**Görev A**
Aşağıdaki Burgaz bahçeleri yazısında "Ada turundan geri" ile "havada hareketsiz kaldı!" arasındaki bölümü, iki uç da dahil olmak üzere aynen yazın.

________________________________________

18 Mayıs 2012 Cuma



BURGAZIN BAHÇELERİNDEN

“Dalları Bastı Bahar”

Kadim ve bilge deniz minaresinin, yakın dostu, yaşlı, yeşil gözlü istiridye, Çamakya  sahilinden Aya Nikolaya giderken, sülün gibi bir kefal, denizden fırlayıp, çıktı kavak ağacına,;

“-oh be yahu,  nihayet kış bitti!” dedi istiridye… Börtü, böcek, karınca da çıkar artık ortaya… alınmasın diye önceliği mimozalara verip, bir de dalları basarsa bahar, gül ışığa gerinip, nergis gölgeye sığınıp, ışıyınca tomurcuklar, Adada artık tatlı bir yaz telaşı başlar,”

deyip başladı anlatmaya…

İlk önce güneş hazırdır, Dragostaki kışlık evinden, Heybelideki yazlık evine taşınmaya… Sabahları şöyle bir genç kız yumuşaklığıyla gerinip de güzelim saçlarını Kaşığın önünde yıkayınca ardından hemen gider İndosun çamlıklarında yüzünü kurulamaya… kahvaltısını renk, lezzet ve iksir kattığı domates, biber ve salatalıklarla arka bahçemizde yapıp, Sabri Abinin köpüklü kahvesini, gözlerinin feri sönmüş, dokuz kısa bir uzun anılarıyla emekli, fenerin dibinde içip, sonra da başlar, öğlene kadar, sahilde herkesin selamını almaya… Akşamüstü kendisini ne sahilde ne de İndos’ta göremem, ama vakanüvis ve muharrir Engin Çelebi’ye göre rivayet odur ki, Kalpazankaya nam yerde, kadeh tokuştururmuş Hayyam-ı Ekber ile…

Yalıçapkını yazlıkçılar daha dünden hazırdır nisan güneşi ile tokalaşmaya… ellerinde bir süpürge bir faraş, gagalarında biraz çamur biraz çöp, hafta içi, hafta sonu bir telaş ki bir telaş, biri gider biri gelir, yuvalarının eskiyen yerlerini onarır… kuytularda gizlenmiş koruyucu cinleri, dudaklarında her dilden, her dinden hayır dualarla, kolalı beyaz keten sofrada  geçesi gamsız ve neşeli bir yaza çağırırlar…

Ada turundan geri dönüp de İndos’tan yukarıya evine çıkan istiridye’nin yanından, erkeklerin önünde göz indiren, sonra da birini bekler gibi kalçasının arpacığından göz süzdüren, iki sağ, bir sol, fıkır, fıkır folklorik adımlarla, bir öbek dişi kedi geçti… Bu arada yolun her iki yanında, karşı karşıya iki ağaçta birinin başında Riff, “Jets”  diğerinin başında Bernardo “Sharks” nam-ı çetelerin reisleri ile taifesi kargalar, asırlardır kan davası süren bir aşk hikayesi yüzünden do majör, si bemol üstünden dalaşırken, baharı karşılamaya çıkan kefal, gökyüzünde daireler çizerek birden bire geldi ve büyük bir ağacın altına gizlenerek, yüzgeçleri açık havada hareketsiz kaldı!

________________________________________

**Görev B**
Aşağıdaki kayıtların başından "গোসল করার সুন্নত পদ্ধতি" ifadesini içeren satıra kadar, o satır da dahil, olan satırları aynen tekrarlayın.

**Veri kayıtları**
________________________________________

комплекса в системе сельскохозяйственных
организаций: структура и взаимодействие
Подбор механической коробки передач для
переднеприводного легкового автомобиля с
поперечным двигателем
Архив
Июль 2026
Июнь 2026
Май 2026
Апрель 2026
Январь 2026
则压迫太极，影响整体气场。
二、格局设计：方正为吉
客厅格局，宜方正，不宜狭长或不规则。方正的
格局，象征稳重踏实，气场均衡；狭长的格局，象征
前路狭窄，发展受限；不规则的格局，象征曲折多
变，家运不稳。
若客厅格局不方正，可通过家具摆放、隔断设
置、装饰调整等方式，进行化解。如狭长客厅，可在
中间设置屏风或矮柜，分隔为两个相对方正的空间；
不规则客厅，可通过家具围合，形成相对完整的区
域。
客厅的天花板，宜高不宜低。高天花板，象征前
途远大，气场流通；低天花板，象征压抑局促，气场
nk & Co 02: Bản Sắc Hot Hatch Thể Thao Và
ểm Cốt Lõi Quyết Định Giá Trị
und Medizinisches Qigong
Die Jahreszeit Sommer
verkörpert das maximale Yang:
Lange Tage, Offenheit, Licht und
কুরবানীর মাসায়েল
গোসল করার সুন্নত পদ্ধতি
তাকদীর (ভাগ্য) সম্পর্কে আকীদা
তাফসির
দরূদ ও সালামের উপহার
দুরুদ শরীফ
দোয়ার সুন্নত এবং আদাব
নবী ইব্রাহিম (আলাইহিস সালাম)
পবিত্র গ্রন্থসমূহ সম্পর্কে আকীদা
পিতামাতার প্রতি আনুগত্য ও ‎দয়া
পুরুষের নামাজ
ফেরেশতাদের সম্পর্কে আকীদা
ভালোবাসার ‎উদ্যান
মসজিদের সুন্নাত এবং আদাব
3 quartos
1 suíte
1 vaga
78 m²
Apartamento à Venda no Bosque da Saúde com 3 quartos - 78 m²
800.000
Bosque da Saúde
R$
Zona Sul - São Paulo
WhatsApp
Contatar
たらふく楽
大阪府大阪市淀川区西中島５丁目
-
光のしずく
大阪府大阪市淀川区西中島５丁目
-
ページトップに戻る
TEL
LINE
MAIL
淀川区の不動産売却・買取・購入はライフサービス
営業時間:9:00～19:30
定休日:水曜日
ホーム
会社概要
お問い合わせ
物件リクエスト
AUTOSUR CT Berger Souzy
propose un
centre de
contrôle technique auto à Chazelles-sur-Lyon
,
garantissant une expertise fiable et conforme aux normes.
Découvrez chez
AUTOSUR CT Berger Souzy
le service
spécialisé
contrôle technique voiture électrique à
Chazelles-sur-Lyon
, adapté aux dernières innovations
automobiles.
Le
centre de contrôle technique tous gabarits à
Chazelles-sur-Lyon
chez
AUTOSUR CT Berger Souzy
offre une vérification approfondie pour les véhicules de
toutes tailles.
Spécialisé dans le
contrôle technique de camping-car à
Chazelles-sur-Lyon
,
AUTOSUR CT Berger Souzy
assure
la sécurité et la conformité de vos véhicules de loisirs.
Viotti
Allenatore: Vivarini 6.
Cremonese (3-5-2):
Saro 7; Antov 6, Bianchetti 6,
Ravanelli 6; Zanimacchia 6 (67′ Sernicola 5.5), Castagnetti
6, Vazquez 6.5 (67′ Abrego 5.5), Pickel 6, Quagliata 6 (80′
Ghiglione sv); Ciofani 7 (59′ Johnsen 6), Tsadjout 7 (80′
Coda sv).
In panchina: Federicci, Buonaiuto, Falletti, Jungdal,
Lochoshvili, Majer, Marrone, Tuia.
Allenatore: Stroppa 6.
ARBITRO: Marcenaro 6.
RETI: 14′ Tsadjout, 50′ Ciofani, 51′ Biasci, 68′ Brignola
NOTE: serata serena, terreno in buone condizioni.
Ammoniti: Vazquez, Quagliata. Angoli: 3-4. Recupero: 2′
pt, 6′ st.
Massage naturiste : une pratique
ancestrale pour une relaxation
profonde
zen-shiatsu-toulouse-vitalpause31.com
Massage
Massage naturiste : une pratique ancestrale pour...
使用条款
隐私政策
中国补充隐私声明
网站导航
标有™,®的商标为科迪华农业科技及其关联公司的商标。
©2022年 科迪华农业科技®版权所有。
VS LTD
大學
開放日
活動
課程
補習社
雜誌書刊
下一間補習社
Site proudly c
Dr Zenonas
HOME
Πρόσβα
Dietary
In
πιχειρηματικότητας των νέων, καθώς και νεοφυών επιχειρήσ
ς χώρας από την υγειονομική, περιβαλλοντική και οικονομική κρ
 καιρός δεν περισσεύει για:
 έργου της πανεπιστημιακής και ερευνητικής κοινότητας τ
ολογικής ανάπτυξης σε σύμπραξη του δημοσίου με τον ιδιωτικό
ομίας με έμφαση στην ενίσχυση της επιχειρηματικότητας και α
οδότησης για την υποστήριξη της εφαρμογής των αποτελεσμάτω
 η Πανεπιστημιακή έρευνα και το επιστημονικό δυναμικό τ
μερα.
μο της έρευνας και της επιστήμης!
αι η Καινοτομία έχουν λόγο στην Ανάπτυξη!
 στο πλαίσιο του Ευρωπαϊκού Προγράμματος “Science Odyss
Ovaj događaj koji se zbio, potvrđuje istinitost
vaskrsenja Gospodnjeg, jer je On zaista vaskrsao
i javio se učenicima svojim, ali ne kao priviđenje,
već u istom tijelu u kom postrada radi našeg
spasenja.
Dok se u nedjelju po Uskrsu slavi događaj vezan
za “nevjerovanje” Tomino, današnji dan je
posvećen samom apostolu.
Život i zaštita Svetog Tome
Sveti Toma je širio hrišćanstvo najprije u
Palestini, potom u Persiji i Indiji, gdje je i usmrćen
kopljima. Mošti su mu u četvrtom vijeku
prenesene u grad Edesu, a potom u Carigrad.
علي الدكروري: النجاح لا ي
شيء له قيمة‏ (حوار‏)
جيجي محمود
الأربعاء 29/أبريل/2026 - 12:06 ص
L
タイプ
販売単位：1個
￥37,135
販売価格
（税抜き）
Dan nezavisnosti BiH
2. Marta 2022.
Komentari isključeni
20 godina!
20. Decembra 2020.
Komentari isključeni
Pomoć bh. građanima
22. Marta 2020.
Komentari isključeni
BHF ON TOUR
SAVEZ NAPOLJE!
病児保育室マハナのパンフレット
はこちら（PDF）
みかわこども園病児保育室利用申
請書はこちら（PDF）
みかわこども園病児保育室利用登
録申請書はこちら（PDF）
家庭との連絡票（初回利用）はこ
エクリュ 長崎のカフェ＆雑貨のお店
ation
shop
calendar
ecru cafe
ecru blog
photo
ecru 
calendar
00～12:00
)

________________________________________

**Beklenen çıktı A**
Ada turundan geri dönüp de İndos’tan yukarıya evine çıkan istiridye’nin yanından, erkeklerin önünde göz indiren, sonra da birini bekler gibi kalçasının arpacığından göz süzdüren, iki sağ, bir sol, fıkır, fıkır folklorik adımlarla, bir öbek dişi kedi geçti… Bu arada yolun her iki yanında, karşı karşıya iki ağaçta birinin başında Riff, “Jets”  diğerinin başında Bernardo “Sharks” nam-ı çetelerin reisleri ile taifesi kargalar, asırlardır kan davası süren bir aşk hikayesi yüzünden do majör, si bemol üstünden dalaşırken, baharı karşılamaya çıkan kefal, gökyüzünde daireler çizerek birden bire geldi ve büyük bir ağacın altına gizlenerek, yüzgeçleri açık havada hareketsiz kaldı!

**Beklenen çıktı B**
комплекса в системе сельскохозяйственных
организаций: структура и взаимодействие
Подбор механической коробки передач для
переднеприводного легкового автомобиля с
поперечным двигателем
Архив
Июль 2026
Июнь 2026
Май 2026
Апрель 2026
Январь 2026
则压迫太极，影响整体气场。
二、格局设计：方正为吉
客厅格局，宜方正，不宜狭长或不规则。方正的
格局，象征稳重踏实，气场均衡；狭长的格局，象征
前路狭窄，发展受限；不规则的格局，象征曲折多
变，家运不稳。
若客厅格局不方正，可通过家具摆放、隔断设
置、装饰调整等方式，进行化解。如狭长客厅，可在
中间设置屏风或矮柜，分隔为两个相对方正的空间；
不规则客厅，可通过家具围合，形成相对完整的区
域。
客厅的天花板，宜高不宜低。高天花板，象征前
途远大，气场流通；低天花板，象征压抑局促，气场
nk & Co 02: Bản Sắc Hot Hatch Thể Thao Và
ểm Cốt Lõi Quyết Định Giá Trị
und Medizinisches Qigong
Die Jahreszeit Sommer
verkörpert das maximale Yang:
Lange Tage, Offenheit, Licht und
কুরবানীর মাসায়েল
গোসল করার সুন্নত পদ্ধতি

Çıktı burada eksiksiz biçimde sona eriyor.